'''

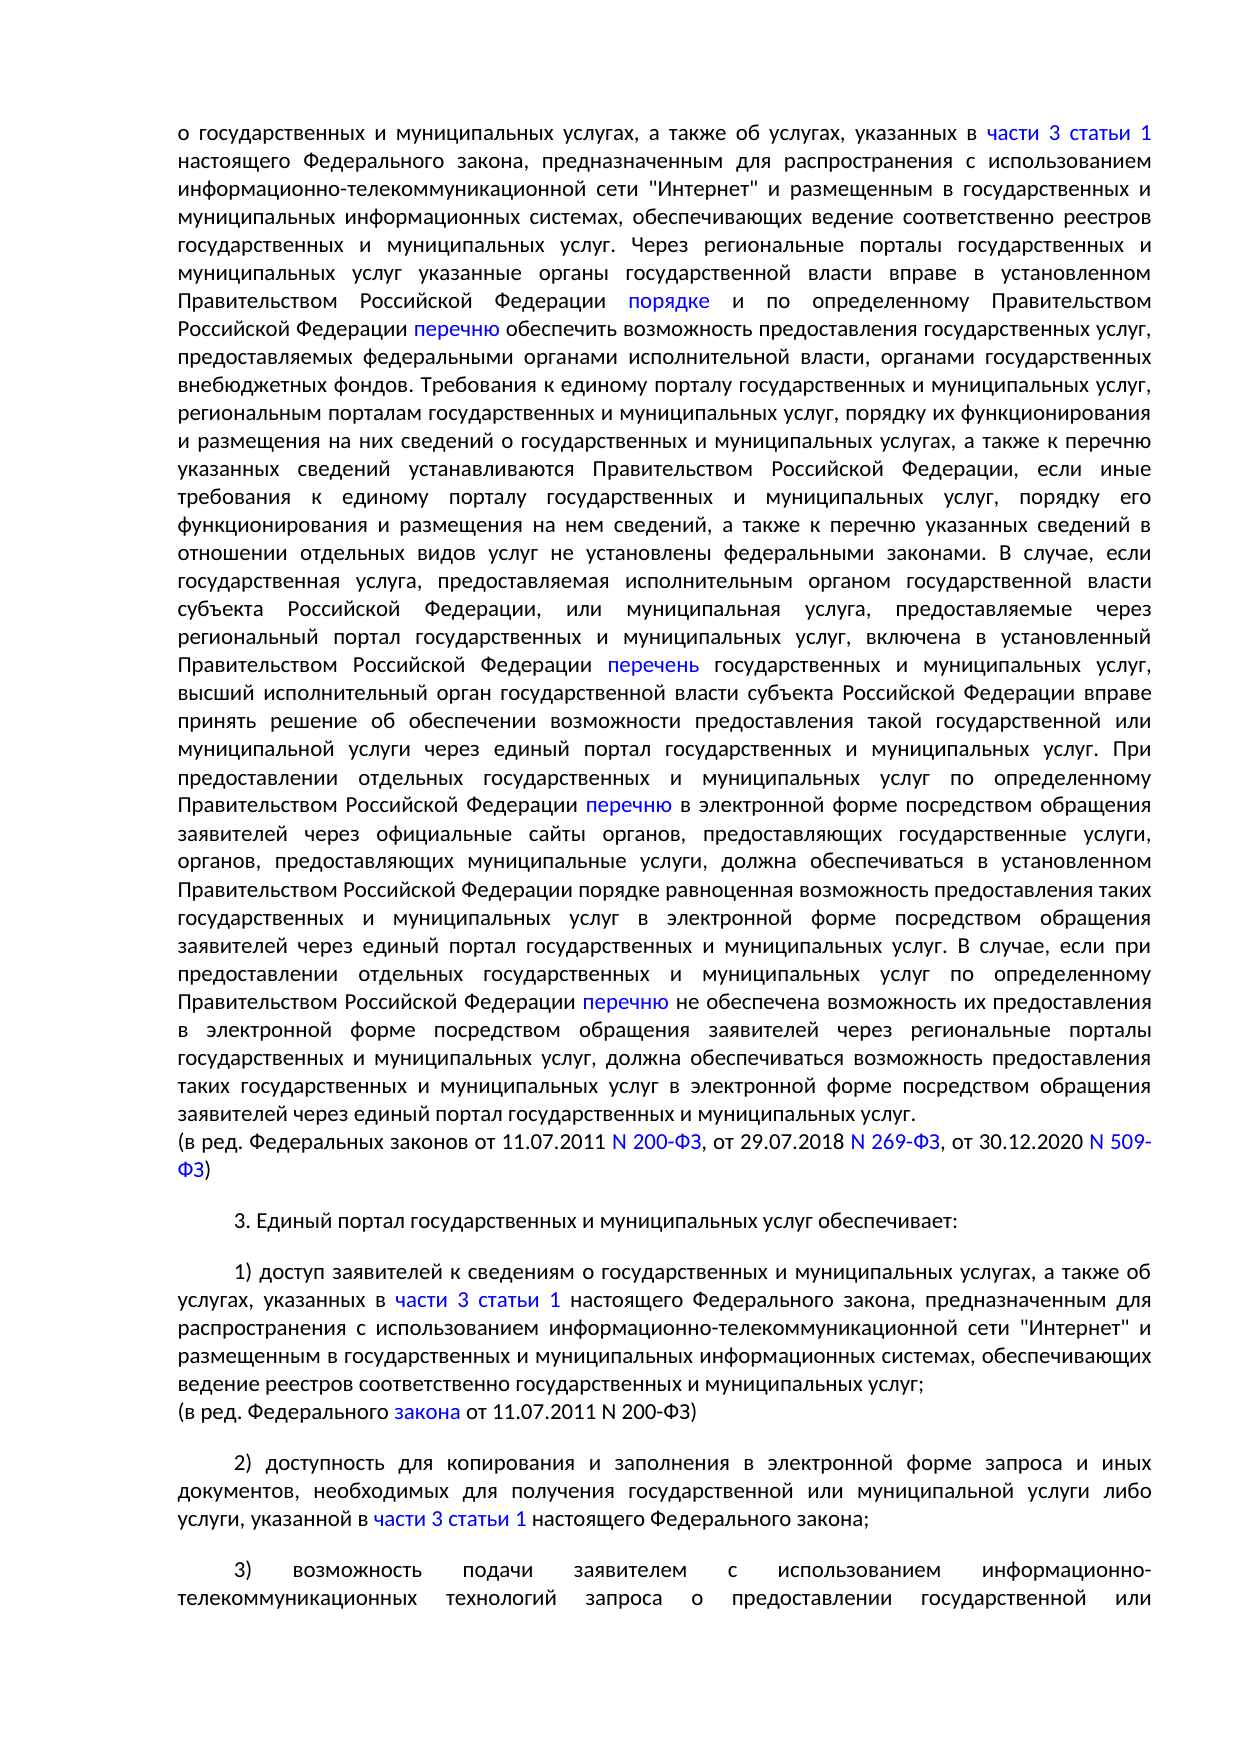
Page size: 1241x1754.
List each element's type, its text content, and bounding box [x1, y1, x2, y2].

text (в ред. Федерального закона от 11.07.2011 N 200-ФЗ) [177, 1397, 1152, 1425]
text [177, 1555, 1152, 1611]
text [177, 118, 1152, 1127]
text (в ред. Федеральных законов от 11.07.2011 N 200-ФЗ, от 29.07.2018 N 269-ФЗ, от 30.12.2020 N 509-ФЗ) [177, 1127, 1152, 1183]
text 1) доступ заявителей к сведениям о государственных и муниципальных услугах, а также об услугах, указанных в части 3 статьи 1 настоящего Федерального закона, предназначенным для распространения с использованием информационно-телекоммуникационной сети "Интернет" и размещенным в государственных и муниципальных информационных системах, обеспечивающих ведение реестров соответственно государственных и муниципальных услуг; [177, 1257, 1152, 1397]
text 3. Единый портал государственных и муниципальных услуг обеспечивает: [177, 1206, 1152, 1234]
text 2) доступность для копирования и заполнения в электронной форме запроса и иных документов, необходимых для получения государственной или муниципальной услуги либо услуги, указанной в части 3 статьи 1 настоящего Федерального закона; [177, 1448, 1152, 1532]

'''

> _Assigned task_:
All of the records above should be written out exactly, with the pictures left out.

> _Result for this exercise_:
Page size: 1241x1754.
List each element's type, its text content, and bounding box [x1, y1, x2, y2].

text (в ред. Федерального закона от 11.07.2011 N 200-ФЗ) [177, 1397, 1152, 1425]
text [177, 1555, 1152, 1611]
text [177, 118, 1152, 1127]
text (в ред. Федеральных законов от 11.07.2011 N 200-ФЗ, от 29.07.2018 N 269-ФЗ, от 30.12.2020 N 509-ФЗ) [177, 1127, 1152, 1183]
text 1) доступ заявителей к сведениям о государственных и муниципальных услугах, а также об услугах, указанных в части 3 статьи 1 настоящего Федерального закона, предназначенным для распространения с использованием информационно-телекоммуникационной сети "Интернет" и размещенным в государственных и муниципальных информационных системах, обеспечивающих ведение реестров соответственно государственных и муниципальных услуг; [177, 1257, 1152, 1397]
text 3. Единый портал государственных и муниципальных услуг обеспечивает: [177, 1206, 1152, 1234]
text 2) доступность для копирования и заполнения в электронной форме запроса и иных документов, необходимых для получения государственной или муниципальной услуги либо услуги, указанной в части 3 статьи 1 настоящего Федерального закона; [177, 1448, 1152, 1532]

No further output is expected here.